Activity:
In the material below, the lines from the one containing "922 459 28672" through the one containing "105 206 15828" are to be given again exactly, ends included, and no others.

Source information:

|---|

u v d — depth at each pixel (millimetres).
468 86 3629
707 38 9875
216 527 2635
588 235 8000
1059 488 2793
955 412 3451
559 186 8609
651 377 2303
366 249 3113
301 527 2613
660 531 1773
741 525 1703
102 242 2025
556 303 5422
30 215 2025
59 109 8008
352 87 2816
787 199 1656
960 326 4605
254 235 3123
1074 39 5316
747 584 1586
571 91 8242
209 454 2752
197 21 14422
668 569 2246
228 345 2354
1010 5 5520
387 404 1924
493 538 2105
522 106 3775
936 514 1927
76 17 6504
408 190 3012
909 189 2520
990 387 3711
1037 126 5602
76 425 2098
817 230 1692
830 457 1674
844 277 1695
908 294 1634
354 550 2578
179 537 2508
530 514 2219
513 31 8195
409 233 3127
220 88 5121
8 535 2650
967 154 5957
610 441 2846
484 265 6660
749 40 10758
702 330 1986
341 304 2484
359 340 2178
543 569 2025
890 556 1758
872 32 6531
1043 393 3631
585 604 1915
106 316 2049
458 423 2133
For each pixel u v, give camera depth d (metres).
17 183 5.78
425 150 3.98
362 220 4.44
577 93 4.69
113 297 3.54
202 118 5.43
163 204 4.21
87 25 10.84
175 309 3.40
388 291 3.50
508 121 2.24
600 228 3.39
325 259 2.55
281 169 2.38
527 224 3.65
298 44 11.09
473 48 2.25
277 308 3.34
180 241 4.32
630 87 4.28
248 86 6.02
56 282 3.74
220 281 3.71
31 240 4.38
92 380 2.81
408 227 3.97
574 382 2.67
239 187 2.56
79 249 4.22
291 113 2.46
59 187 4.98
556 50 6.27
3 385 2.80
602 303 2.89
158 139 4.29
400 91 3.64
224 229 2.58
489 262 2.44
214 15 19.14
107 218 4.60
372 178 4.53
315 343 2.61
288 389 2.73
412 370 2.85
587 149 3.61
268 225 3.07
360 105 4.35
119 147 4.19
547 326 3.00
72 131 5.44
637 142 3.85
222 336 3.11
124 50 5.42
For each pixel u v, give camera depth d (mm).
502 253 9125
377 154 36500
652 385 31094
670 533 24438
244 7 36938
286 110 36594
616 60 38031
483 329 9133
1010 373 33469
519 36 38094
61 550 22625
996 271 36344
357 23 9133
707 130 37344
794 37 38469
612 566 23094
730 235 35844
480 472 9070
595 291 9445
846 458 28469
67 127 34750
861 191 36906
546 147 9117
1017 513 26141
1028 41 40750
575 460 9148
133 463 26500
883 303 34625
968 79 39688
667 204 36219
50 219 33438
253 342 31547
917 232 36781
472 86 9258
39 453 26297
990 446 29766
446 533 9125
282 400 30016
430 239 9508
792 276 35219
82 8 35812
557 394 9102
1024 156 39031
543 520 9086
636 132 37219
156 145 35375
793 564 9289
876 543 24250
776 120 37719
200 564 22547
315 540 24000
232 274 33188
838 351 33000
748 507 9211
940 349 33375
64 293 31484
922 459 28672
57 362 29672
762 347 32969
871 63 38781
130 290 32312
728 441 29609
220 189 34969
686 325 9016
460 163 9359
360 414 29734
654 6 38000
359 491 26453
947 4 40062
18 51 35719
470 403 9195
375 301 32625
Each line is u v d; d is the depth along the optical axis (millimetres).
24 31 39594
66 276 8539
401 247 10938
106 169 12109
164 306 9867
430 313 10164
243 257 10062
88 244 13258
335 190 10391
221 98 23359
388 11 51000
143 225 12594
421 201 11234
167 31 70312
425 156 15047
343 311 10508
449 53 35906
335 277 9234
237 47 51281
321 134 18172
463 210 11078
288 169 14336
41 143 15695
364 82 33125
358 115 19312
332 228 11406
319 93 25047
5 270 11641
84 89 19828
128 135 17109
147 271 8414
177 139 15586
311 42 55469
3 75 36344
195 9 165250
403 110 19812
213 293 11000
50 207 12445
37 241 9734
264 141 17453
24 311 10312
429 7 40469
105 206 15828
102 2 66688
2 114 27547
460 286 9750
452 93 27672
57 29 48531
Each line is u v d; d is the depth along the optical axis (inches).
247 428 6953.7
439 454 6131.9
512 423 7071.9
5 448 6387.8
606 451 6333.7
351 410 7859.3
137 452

|---|

Solution for this exercise:
922 459 28672
57 362 29672
762 347 32969
871 63 38781
130 290 32312
728 441 29609
220 189 34969
686 325 9016
460 163 9359
360 414 29734
654 6 38000
359 491 26453
947 4 40062
18 51 35719
470 403 9195
375 301 32625
Each line is u v d; d is the depth along the optical axis (millimetres).
24 31 39594
66 276 8539
401 247 10938
106 169 12109
164 306 9867
430 313 10164
243 257 10062
88 244 13258
335 190 10391
221 98 23359
388 11 51000
143 225 12594
421 201 11234
167 31 70312
425 156 15047
343 311 10508
449 53 35906
335 277 9234
237 47 51281
321 134 18172
463 210 11078
288 169 14336
41 143 15695
364 82 33125
358 115 19312
332 228 11406
319 93 25047
5 270 11641
84 89 19828
128 135 17109
147 271 8414
177 139 15586
311 42 55469
3 75 36344
195 9 165250
403 110 19812
213 293 11000
50 207 12445
37 241 9734
264 141 17453
24 311 10312
429 7 40469
105 206 15828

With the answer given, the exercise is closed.